- _EXERCISE AIM_
Only an exact copy of every record counts as an answer.

--*--

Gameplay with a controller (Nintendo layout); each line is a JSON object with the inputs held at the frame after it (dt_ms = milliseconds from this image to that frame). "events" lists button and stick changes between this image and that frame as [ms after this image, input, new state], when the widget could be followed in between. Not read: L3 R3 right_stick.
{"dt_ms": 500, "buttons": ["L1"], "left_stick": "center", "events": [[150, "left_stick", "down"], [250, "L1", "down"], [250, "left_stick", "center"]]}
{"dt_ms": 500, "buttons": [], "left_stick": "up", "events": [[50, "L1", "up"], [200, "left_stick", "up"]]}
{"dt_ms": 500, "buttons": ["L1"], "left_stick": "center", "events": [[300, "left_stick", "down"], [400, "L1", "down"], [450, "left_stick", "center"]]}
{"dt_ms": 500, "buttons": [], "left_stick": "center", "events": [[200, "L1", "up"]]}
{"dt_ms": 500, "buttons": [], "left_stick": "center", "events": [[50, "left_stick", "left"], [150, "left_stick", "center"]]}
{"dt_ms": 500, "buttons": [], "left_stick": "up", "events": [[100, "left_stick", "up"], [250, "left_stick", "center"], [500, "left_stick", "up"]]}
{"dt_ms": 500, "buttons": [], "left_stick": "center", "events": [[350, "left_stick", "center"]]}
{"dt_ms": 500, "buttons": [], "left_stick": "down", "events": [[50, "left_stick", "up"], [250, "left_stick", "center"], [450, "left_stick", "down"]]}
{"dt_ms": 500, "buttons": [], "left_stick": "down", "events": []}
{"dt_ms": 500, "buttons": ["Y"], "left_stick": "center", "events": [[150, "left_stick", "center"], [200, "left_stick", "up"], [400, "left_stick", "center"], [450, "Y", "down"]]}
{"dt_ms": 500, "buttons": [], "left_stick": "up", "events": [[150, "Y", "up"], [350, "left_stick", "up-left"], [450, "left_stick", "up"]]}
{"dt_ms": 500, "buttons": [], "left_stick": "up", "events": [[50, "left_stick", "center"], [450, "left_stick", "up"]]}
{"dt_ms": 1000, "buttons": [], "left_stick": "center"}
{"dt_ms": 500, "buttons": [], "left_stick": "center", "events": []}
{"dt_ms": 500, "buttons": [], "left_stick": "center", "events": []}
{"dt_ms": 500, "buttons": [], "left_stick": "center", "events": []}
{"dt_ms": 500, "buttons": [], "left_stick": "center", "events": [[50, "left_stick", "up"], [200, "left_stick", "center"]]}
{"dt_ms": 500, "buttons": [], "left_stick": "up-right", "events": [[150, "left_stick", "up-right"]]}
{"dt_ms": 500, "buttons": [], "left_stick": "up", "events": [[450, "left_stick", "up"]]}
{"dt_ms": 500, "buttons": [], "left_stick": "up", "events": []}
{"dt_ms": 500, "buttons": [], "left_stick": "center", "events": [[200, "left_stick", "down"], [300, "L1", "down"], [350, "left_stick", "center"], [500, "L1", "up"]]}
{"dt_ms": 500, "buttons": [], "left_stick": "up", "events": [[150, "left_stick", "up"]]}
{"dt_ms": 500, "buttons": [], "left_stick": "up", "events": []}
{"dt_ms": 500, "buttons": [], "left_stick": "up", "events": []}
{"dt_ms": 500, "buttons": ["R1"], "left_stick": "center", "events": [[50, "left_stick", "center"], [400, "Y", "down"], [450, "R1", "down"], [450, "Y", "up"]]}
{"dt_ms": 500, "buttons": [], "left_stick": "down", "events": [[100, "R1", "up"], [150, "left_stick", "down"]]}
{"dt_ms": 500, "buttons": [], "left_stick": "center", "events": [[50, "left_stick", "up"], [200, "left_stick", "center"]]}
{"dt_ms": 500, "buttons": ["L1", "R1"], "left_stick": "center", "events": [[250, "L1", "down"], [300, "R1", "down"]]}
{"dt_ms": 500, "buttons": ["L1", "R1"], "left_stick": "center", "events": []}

--*--

- _REPLY TO THE TASK_
Gameplay with a controller (Nintendo layout); each line is a JSON object with the inputs held at the frame after it (dt_ms = milliseconds from this image to that frame). "events" lists button and stick changes between this image and that frame as [ms after this image, input, new state], when the widget could be followed in between. Not read: L3 R3 right_stick.
{"dt_ms": 500, "buttons": ["L1"], "left_stick": "center", "events": [[150, "left_stick", "down"], [250, "L1", "down"], [250, "left_stick", "center"]]}
{"dt_ms": 500, "buttons": [], "left_stick": "up", "events": [[50, "L1", "up"], [200, "left_stick", "up"]]}
{"dt_ms": 500, "buttons": ["L1"], "left_stick": "center", "events": [[300, "left_stick", "down"], [400, "L1", "down"], [450, "left_stick", "center"]]}
{"dt_ms": 500, "buttons": [], "left_stick": "center", "events": [[200, "L1", "up"]]}
{"dt_ms": 500, "buttons": [], "left_stick": "center", "events": [[50, "left_stick", "left"], [150, "left_stick", "center"]]}
{"dt_ms": 500, "buttons": [], "left_stick": "up", "events": [[100, "left_stick", "up"], [250, "left_stick", "center"], [500, "left_stick", "up"]]}
{"dt_ms": 500, "buttons": [], "left_stick": "center", "events": [[350, "left_stick", "center"]]}
{"dt_ms": 500, "buttons": [], "left_stick": "down", "events": [[50, "left_stick", "up"], [250, "left_stick", "center"], [450, "left_stick", "down"]]}
{"dt_ms": 500, "buttons": [], "left_stick": "down", "events": []}
{"dt_ms": 500, "buttons": ["Y"], "left_stick": "center", "events": [[150, "left_stick", "center"], [200, "left_stick", "up"], [400, "left_stick", "center"], [450, "Y", "down"]]}
{"dt_ms": 500, "buttons": [], "left_stick": "up", "events": [[150, "Y", "up"], [350, "left_stick", "up-left"], [450, "left_stick", "up"]]}
{"dt_ms": 500, "buttons": [], "left_stick": "up", "events": [[50, "left_stick", "center"], [450, "left_stick", "up"]]}
{"dt_ms": 1000, "buttons": [], "left_stick": "center"}
{"dt_ms": 500, "buttons": [], "left_stick": "center", "events": []}
{"dt_ms": 500, "buttons": [], "left_stick": "center", "events": []}
{"dt_ms": 500, "buttons": [], "left_stick": "center", "events": []}
{"dt_ms": 500, "buttons": [], "left_stick": "center", "events": [[50, "left_stick", "up"], [200, "left_stick", "center"]]}
{"dt_ms": 500, "buttons": [], "left_stick": "up-right", "events": [[150, "left_stick", "up-right"]]}
{"dt_ms": 500, "buttons": [], "left_stick": "up", "events": [[450, "left_stick", "up"]]}
{"dt_ms": 500, "buttons": [], "left_stick": "up", "events": []}
{"dt_ms": 500, "buttons": [], "left_stick": "center", "events": [[200, "left_stick", "down"], [300, "L1", "down"], [350, "left_stick", "center"], [500, "L1", "up"]]}
{"dt_ms": 500, "buttons": [], "left_stick": "up", "events": [[150, "left_stick", "up"]]}
{"dt_ms": 500, "buttons": [], "left_stick": "up", "events": []}
{"dt_ms": 500, "buttons": [], "left_stick": "up", "events": []}
{"dt_ms": 500, "buttons": ["R1"], "left_stick": "center", "events": [[50, "left_stick", "center"], [400, "Y", "down"], [450, "R1", "down"], [450, "Y", "up"]]}
{"dt_ms": 500, "buttons": [], "left_stick": "down", "events": [[100, "R1", "up"], [150, "left_stick", "down"]]}
{"dt_ms": 500, "buttons": [], "left_stick": "center", "events": [[50, "left_stick", "up"], [200, "left_stick", "center"]]}
{"dt_ms": 500, "buttons": ["L1", "R1"], "left_stick": "center", "events": [[250, "L1", "down"], [300, "R1", "down"]]}
{"dt_ms": 500, "buttons": ["L1", "R1"], "left_stick": "center", "events": []}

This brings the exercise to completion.